Ainda no outro dia vi uma imagem que dava um quadro daqueles mesmo amorosos. Deve ter sido das coisas mais queridas que alguma vez vi; um senhor levava pela sua mão a «sua menina», e a sua cumplicidade era bem evidente. Hoje pergunto-me, haverá amor mais sincero que o dos avós pelos netos, e vice-versa? Haverá alguma coisa mais querida do que este suposto choque de gerações, mas que acaba por ser uma complementaridade para ambas as partes? Não acredito. Ainda hoje recordo a voz do avô a me dar as boas noites enquanto me dava um beijo carinhoso na bochecha. Ainda hoje recordo as noites em que adormecia no sofá e sentia a sua mão a me passar no cabelo. Ainda hoje recordo quando lia o jornal à mesma hora que eu fazia os trabalhos de casa e uma vez acabados, agarrava-me pela mão e íamos dar um passeio. Ainda hoje recordo os melhores momentos que passei com ele, os melhores momentos que passei com alguém (e disso não duvido).
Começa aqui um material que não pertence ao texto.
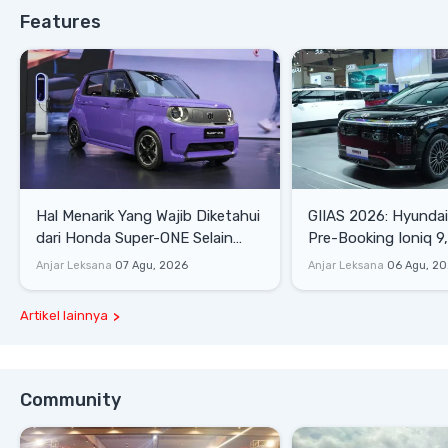
Features
Hal Menarik Yang Wajib Diketahui
GIIAS 2026: Hyunda
dari Honda Super-ONE Selain
Pre-Booking Ioniq 9,
Harga
Rp1,49 Miliar
Anjar Leksana
07 Agu, 2026
Anjar Leksana
06 Agu, 2
Artikel lainnya
Community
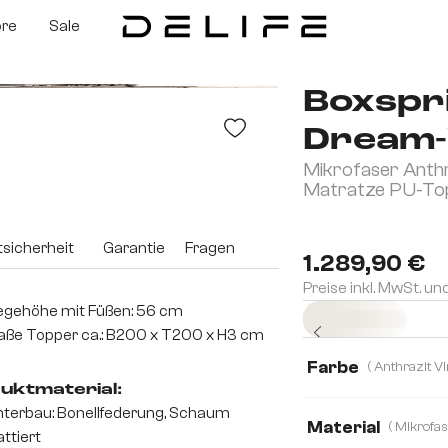
ore
Sale
Boxspr
Dream-
Mikrofaser Anth
Matratze PU-To
sicherheit
Garantie
Fragen
1.289,90 €
Preise inkl. MwSt. un
egehöhe mit Füßen: 56 cm
Sofort versandfertig
ße Topper ca.: B200 x T200 x H3 cm
Farbe
uktmaterial:
terbau: Bonellfederung, Schaum
Material
ttiert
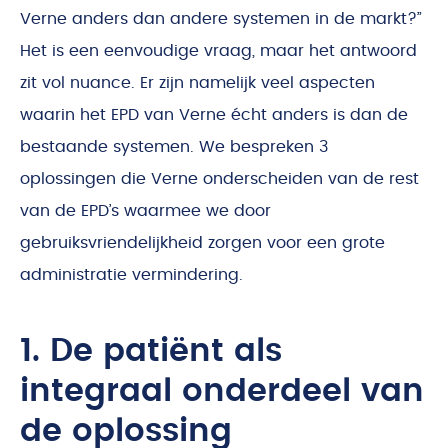
Verne anders dan andere systemen in de markt?”
Het is een eenvoudige vraag, maar het antwoord
zit vol nuance. Er zijn namelijk veel aspecten
waarin het EPD van Verne écht anders is dan de
bestaande systemen. We bespreken 3
oplossingen die Verne onderscheiden van de rest
van de EPD’s waarmee we door
gebruiksvriendelijkheid zorgen voor een grote
administratie vermindering.
1. De patiënt als
integraal onderdeel van
de oplossing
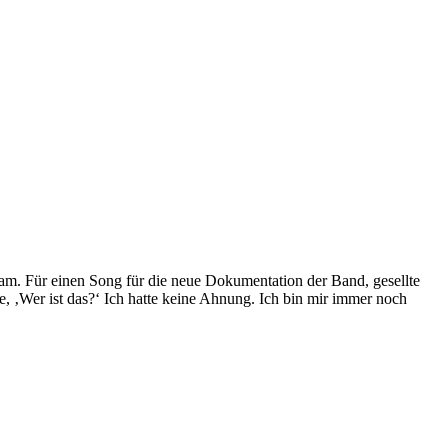
 kam. Für einen Song für die neue Dokumentation der Band, gesellte
, ‚Wer ist das?‘ Ich hatte keine Ahnung. Ich bin mir immer noch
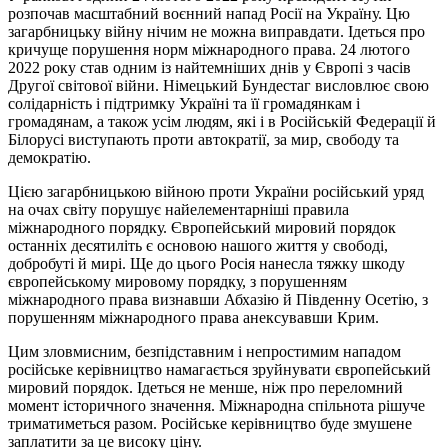
розпочав масштабний воєнний напад Росії на Україну. Цю
загарбницьку війну нічим не можна виправдати. Ідеться про
кричуще порушення норм міжнародного права. 24 лютого
2022 року став одним із найтемніших днів у Європі з часів
Другої світової війни. Німецький Бундестаг висловлює свою
солідарність і підтримку Україні та її громадянкам і
громадянам, а також усім людям, які і в Російській Федерації й
Білорусі виступають проти автократії, за мир, свободу та
демократію.
Цією загарбницькою війною проти України російський уряд
на очах світу порушує найелементарніші правила
міжнародного порядку. Європейський мировий порядок
останніх десятиліть є основою нашого життя у свободі,
добробуті й мирі. Ще до цього Росія нанесла тяжку шкоду
європейському мировому порядку, з порушенням
міжнародного права визнавши Абхазію й Південну Осетію, з
порушенням міжнародного права анексувавши Крим.
Цим зловмисним, безпідставним і непростимим нападом
російське керівництво намагається зруйнувати європейський
мировий порядок. Ідеться не менше, ніж про переломний
момент історичного значення. Міжнародна спільнота рішуче
триматиметься разом. Російське керівництво буде змушене
заплатити за це високу ціну.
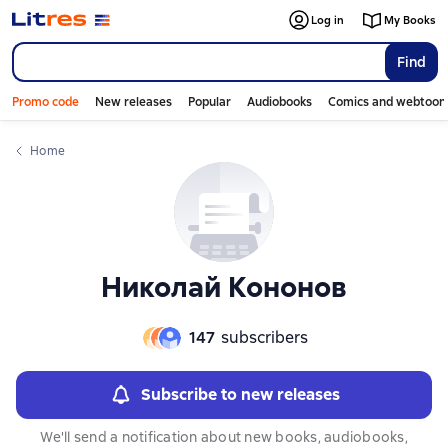
Слайдер с книгами
Log in
My Books
Find
Promo code
New releases
Popular
Audiobooks
Comics and webtoon
Home
Николай Кононов
147
subscribers
Subscribe to new releases
We'll send a notification about new books, audiobooks,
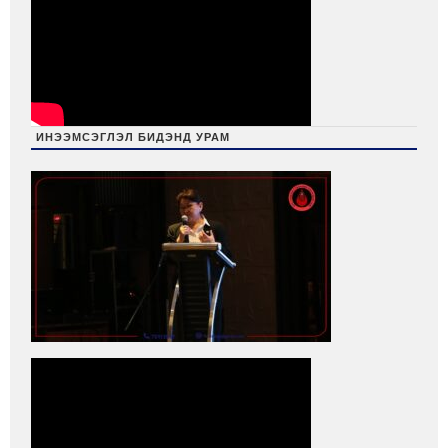
ИНЭЭМСЭГЛЭЛ БИДЭНД УРАМ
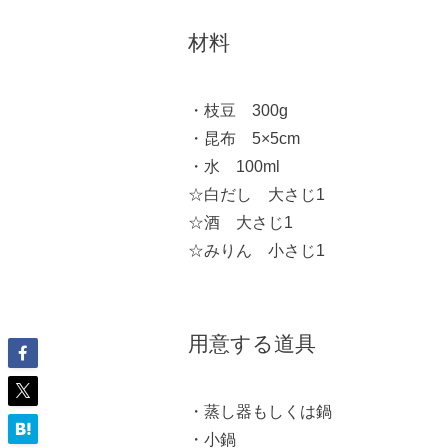
材料
・枝豆 300g
・昆布 5×5cm
・水 100ml
☆白だし 大さじ1
☆酒 大さじ1
☆みりん 小さじ1
用意する道具
・蒸し器もしくは鍋
・小鍋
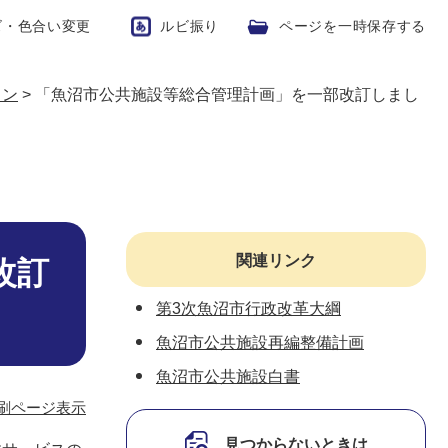
ズ・色合い変更
ルビ振り
ページを一時保存する
ョン
>
「魚沼市公共施設等総合管理計画」を一部改訂しまし
関連リンク
改訂
第3次魚沼市行政改革大綱
魚沼市公共施設再編整備計画
魚沼市公共施設白書
刷ページ表示
見つからないときは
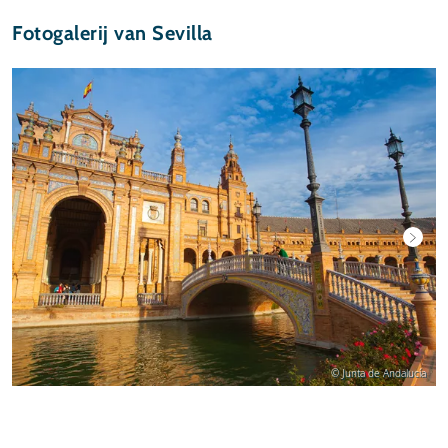
Fotogalerij van Sevilla
© Junta de Andalucía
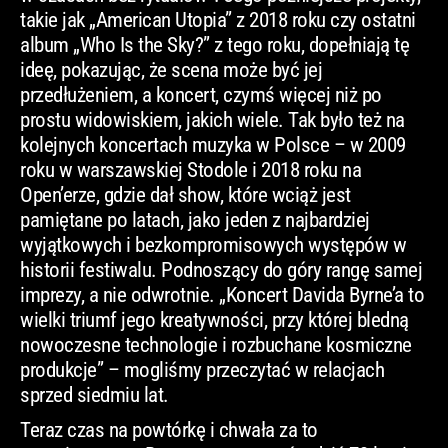
takie jak „American Utopia” z 2018 roku czy ostatni
album „Who Is the Sky?” z tego roku, dopełniają tę
ideę, pokazując, że scena może być jej
przedłużeniem, a koncert, czymś więcej niż po
prostu widowiskiem, jakich wiele. Tak było też na
kolejnych koncertach muzyka w Polsce – w 2009
roku w warszawskiej Stodole i 2018 roku na
Open’erze, gdzie dał show, które wciąż jest
pamiętane po latach, jako jeden
z najbardziej
wyjątkowych i bezkompromisowych występów w
historii festiwalu. Podnoszący do góry rangę samej
imprezy, a nie odwrotnie. „Koncert Davida Byrne’a to
wielki triumf jego kreatywności, przy której bledną
nowoczesne technologie i rozbuchane kosmiczne
produkcje” – mogliśmy przeczytać w relacjach
sprzed siedmiu lat.
Teraz czas na powtórkę i chwała za to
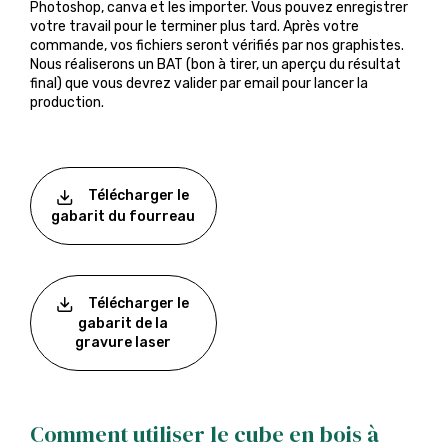
Photoshop, canva et les importer. Vous pouvez enregistrer
votre travail pour le terminer plus tard. Après votre
commande, vos fichiers seront vérifiés par nos graphistes.
Nous réaliserons un BAT (bon à tirer, un aperçu du résultat
final) que vous devrez valider par email pour lancer la
production.
Télécharger le
gabarit du fourreau
Télécharger le
gabarit de la
gravure laser
Comment utiliser le cube en bois à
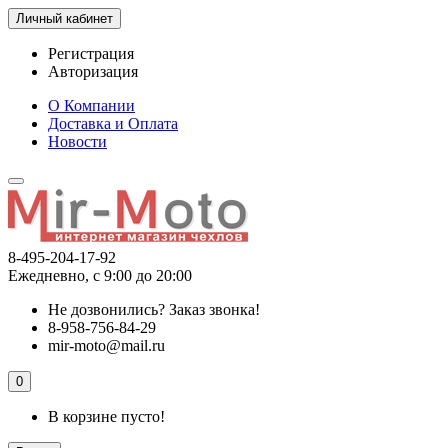
Личный кабинет
Регистрация
Авторизация
О Компании
Доставка и Оплата
Новости
8-495-204-17-92
Ежедневно, с 9:00 до 20:00
Не дозвонились?
Заказ звонка!
8-958-756-84-29
mir-moto@mail.ru
0
В корзине пусто!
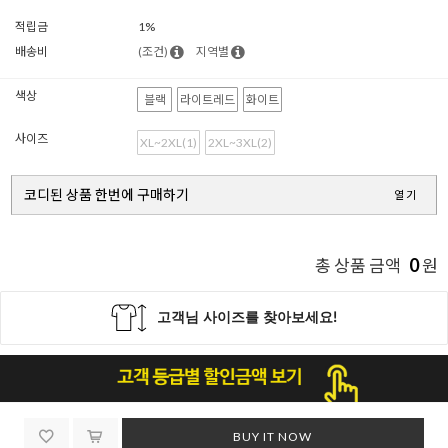
적립금
1%
배송비
(조건)
지역별
색상
블랙
라이트레드
화이트
사이즈
XL~2XL(1)
2XL~3XL(2)
코디된 상품 한번에 구매하기
열기
0
총 상품 금액
원
BUY IT NOW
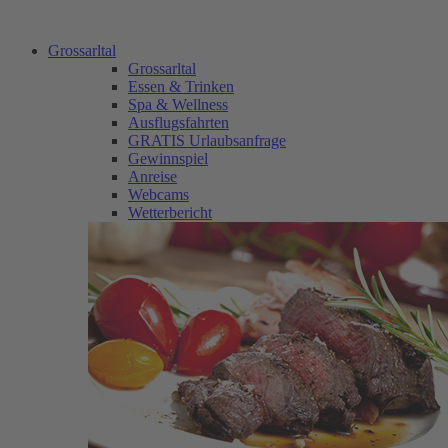
Grossarltal
Grossarltal
Essen & Trinken
Spa & Wellness
Ausflugsfahrten
GRATIS Urlaubsanfrage
Gewinnspiel
Anreise
Webcams
Wetterbericht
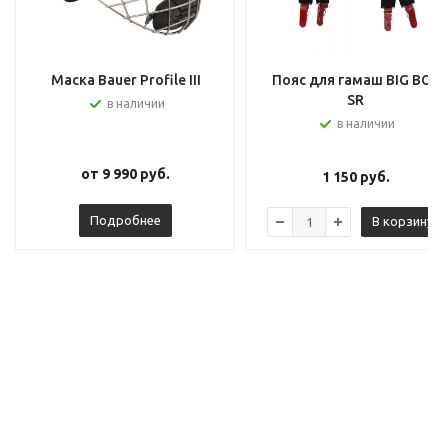
Маска Bauer Profile III
Пояс для гамаш BIG BOY
SR
в наличии
в наличии
от
9 990 руб.
1 150
руб.
Подробнее
В корзину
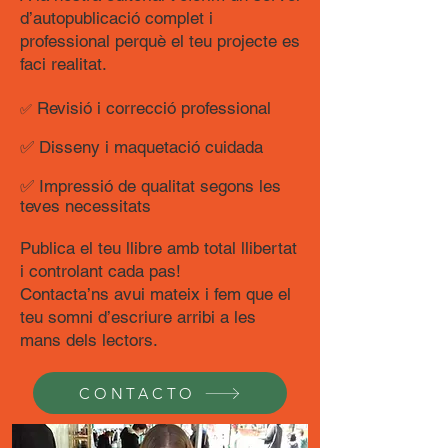
d’autopublicació complet i
professional perquè el teu projecte es
faci realitat.
Revisió i correcció professional
✅
✅ Disseny i maquetació cuidada
✅ Impressió de qualitat segons les
teves necessitats
Publica el teu llibre amb total llibertat
i controlant cada pas!
Contacta’ns avui mateix i fem que el
teu somni d’escriure arribi a les
mans dels lectors.
CONTACTO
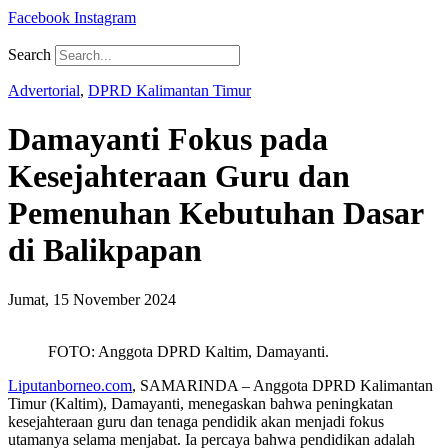
Facebook
Instagram
Search
Advertorial
,
DPRD Kalimantan Timur
Damayanti Fokus pada
Kesejahteraan Guru dan
Pemenuhan Kebutuhan Dasar
di Balikpapan
Jumat, 15 November 2024
FOTO: Anggota DPRD Kaltim, Damayanti.
Liputanborneo.com
, SAMARINDA – Anggota DPRD Kalimantan
Timur (Kaltim), Damayanti, menegaskan bahwa peningkatan
kesejahteraan guru dan tenaga pendidik akan menjadi fokus
utamanya selama menjabat. Ia percaya bahwa pendidikan adalah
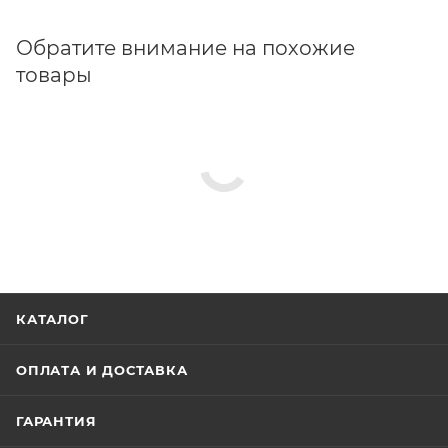
Обратите внимание на похожие
товары
КАТАЛОГ
ОПЛАТА И ДОСТАВКА
ГАРАНТИЯ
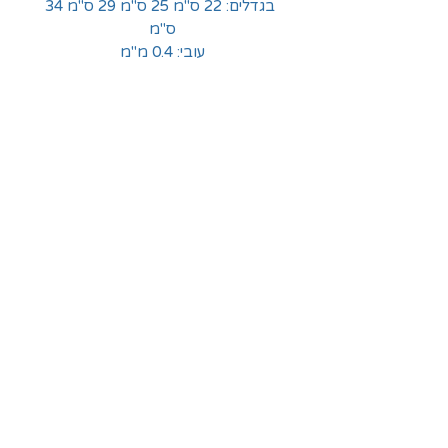
בגדלים: 22 ס"מ 25 ס"מ 29 ס"מ 34
ס"מ
עובי: 0.4 מ"מ
החלוצים 18, תל-אביב
א'-ה' - 8:30-16:00
ו' - 8:30-13:30
03-6824619
grubstein1940@gmail.com
אודות | תקנון | מידע
הצהרת נגישות
© grubstein1940 |
03-6824619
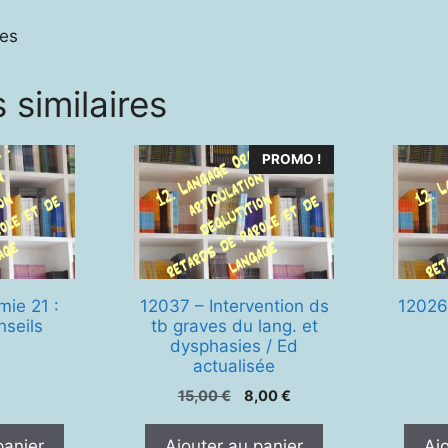
of
ges
the
youn
 similaires
stutte
in
the
PROMO !
scool
;
If
your
child
stutte
mie 21 :
12037 – Intervention ds
12026
(guid
nseils
tb graves du lang. et
dysphasies / Ed
for
actualisée
paren
Le
Le
;
15,00
€
8,00
€
prix
prix
Stutt
initial
actuel
panier
Ajouter au panier
Aj
and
Sei de cor e salteado algumas das suas histórias. Ainda hoje sinto-o. Quando digo que amei (e amo!) o meu avô, por mais inexplicável que isso possa ser - ou mesmo incompreensível, sinto-o. Acho que não poderei amar alguém da mesma forma.
Tenho saudades.
Ainda hoje recordo a voz do avô a me dar as boas noites enquanto me dava um beijo carinhoso na bochecha.